■ Exercise material ■
************

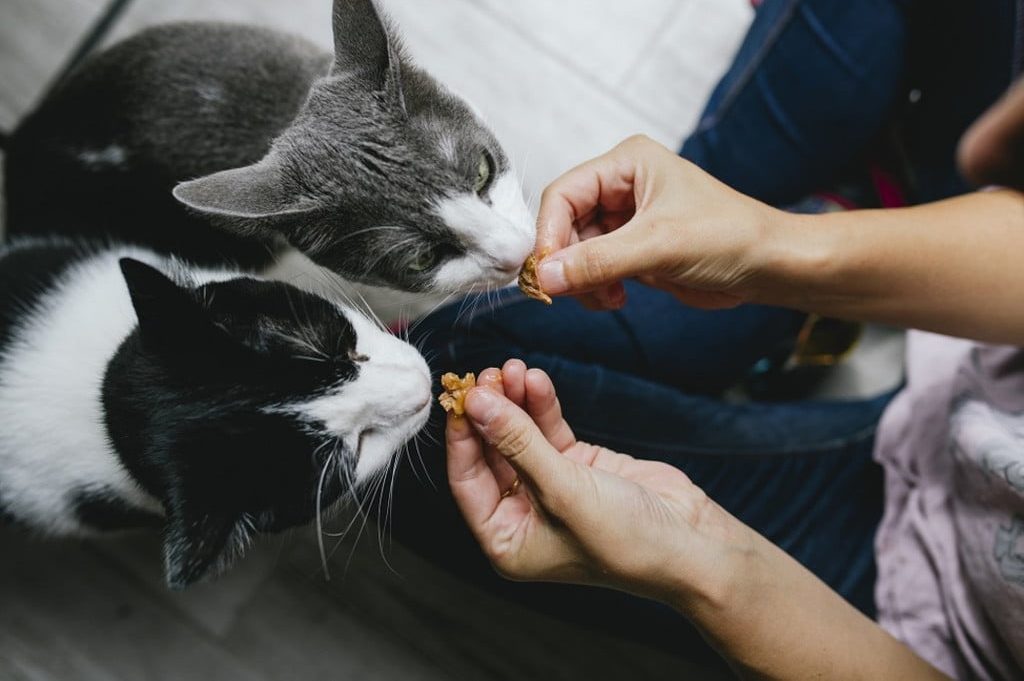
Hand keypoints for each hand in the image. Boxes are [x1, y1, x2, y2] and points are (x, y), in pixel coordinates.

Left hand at [445, 359, 753, 605]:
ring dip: (516, 401)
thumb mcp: (562, 490)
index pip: (468, 480)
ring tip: (514, 368)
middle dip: (491, 412)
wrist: (690, 542)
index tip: (461, 397)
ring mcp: (550, 487)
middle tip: (489, 374)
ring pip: (520, 436)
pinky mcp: (578, 466)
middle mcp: (523, 515)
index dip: (462, 436)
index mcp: (507, 539)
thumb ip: (517, 442)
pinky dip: (542, 406)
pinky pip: (549, 430)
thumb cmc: (625, 540)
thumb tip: (478, 404)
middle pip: (492, 452)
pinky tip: (536, 380)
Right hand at [534, 135, 781, 309]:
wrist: (769, 266)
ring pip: (576, 251)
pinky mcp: (633, 249)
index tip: (545, 271)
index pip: (563, 194)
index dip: (549, 233)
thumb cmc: (731, 236)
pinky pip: (594, 269)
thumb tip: (545, 276)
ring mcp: (626, 219)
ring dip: (582, 280)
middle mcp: (622, 187)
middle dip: (566, 262)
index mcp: (627, 163)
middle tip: (570, 291)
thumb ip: (598, 261)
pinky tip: (616, 298)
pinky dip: (596, 288)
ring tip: (607, 297)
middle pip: (564, 224)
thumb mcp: (658, 246)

************

■ Problem to solve ■
Using the entries above, give again exactly the lines from the line holding "index mcp: (507, 539)" through the line holding "index dip: (549, 233)". Include both end lines and nothing else.

■ Answer space ■
index mcp: (507, 539)
thumb ip: (517, 442)
pinky dip: (542, 406)
pinky pip: (549, 430)
thumb cmc: (625, 540)
thumb tip: (478, 404)
middle pip: (492, 452)
pinky tip: (536, 380)
Right hand at [534, 135, 781, 309]:
wrist: (769, 266)
ring pip: (576, 251)
pinky mcp: (633, 249)
index tip: (545, 271)
index pip: (563, 194)
index dip: (549, 233)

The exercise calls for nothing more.